Written instruction:
Reproduce all of the following lines, keeping every character, space, and punctuation mark unchanged.

* start *

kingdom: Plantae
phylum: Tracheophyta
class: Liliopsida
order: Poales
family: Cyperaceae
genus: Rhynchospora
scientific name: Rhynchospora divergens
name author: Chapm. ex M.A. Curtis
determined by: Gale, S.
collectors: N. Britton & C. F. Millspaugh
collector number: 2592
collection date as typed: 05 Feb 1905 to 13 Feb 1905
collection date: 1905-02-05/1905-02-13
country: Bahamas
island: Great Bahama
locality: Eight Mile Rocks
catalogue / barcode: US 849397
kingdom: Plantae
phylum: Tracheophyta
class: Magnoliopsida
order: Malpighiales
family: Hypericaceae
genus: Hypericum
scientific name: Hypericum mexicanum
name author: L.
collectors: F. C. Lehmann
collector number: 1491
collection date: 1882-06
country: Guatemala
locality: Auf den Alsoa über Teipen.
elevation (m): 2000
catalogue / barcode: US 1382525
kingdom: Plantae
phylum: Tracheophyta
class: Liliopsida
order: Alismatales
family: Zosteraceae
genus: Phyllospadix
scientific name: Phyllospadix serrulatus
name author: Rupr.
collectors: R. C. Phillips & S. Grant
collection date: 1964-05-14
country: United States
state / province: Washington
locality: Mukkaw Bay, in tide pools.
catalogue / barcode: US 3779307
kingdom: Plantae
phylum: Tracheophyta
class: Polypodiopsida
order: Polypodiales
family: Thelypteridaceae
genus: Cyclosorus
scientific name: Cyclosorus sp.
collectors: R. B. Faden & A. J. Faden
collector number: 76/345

* end *

The result:
kingdom: Plantae
phylum: Tracheophyta
class: Liliopsida
order: Poales
family: Cyperaceae
genus: Rhynchospora
scientific name: Rhynchospora divergens
name author: Chapm. ex M.A. Curtis
determined by: Gale, S.
collectors: N. Britton & C. F. Millspaugh
collector number: 2592
collection date as typed: 05 Feb 1905 to 13 Feb 1905
collection date: 1905-02-05/1905-02-13
country: Bahamas
island: Great Bahama
locality: Eight Mile Rocks
catalogue / barcode: US 849397
kingdom: Plantae
phylum: Tracheophyta
class: Magnoliopsida
order: Malpighiales
family: Hypericaceae
genus: Hypericum
scientific name: Hypericum mexicanum
name author: L.
collectors: F. C. Lehmann
collector number: 1491
collection date: 1882-06
country: Guatemala
locality: Auf den Alsoa über Teipen.
elevation (m): 2000
catalogue / barcode: US 1382525
kingdom: Plantae
phylum: Tracheophyta
class: Liliopsida
order: Alismatales
family: Zosteraceae
genus: Phyllospadix
scientific name: Phyllospadix serrulatus
name author: Rupr.
collectors: R. C. Phillips & S. Grant
collection date: 1964-05-14
country: United States
state / province: Washington
locality: Mukkaw Bay, in tide pools.
catalogue / barcode: US 3779307
kingdom: Plantae
phylum: Tracheophyta
class: Polypodiopsida
order: Polypodiales
family: Thelypteridaceae
genus: Cyclosorus
scientific name: Cyclosorus sp.
collectors: R. B. Faden & A. J. Faden
collector number: 76/345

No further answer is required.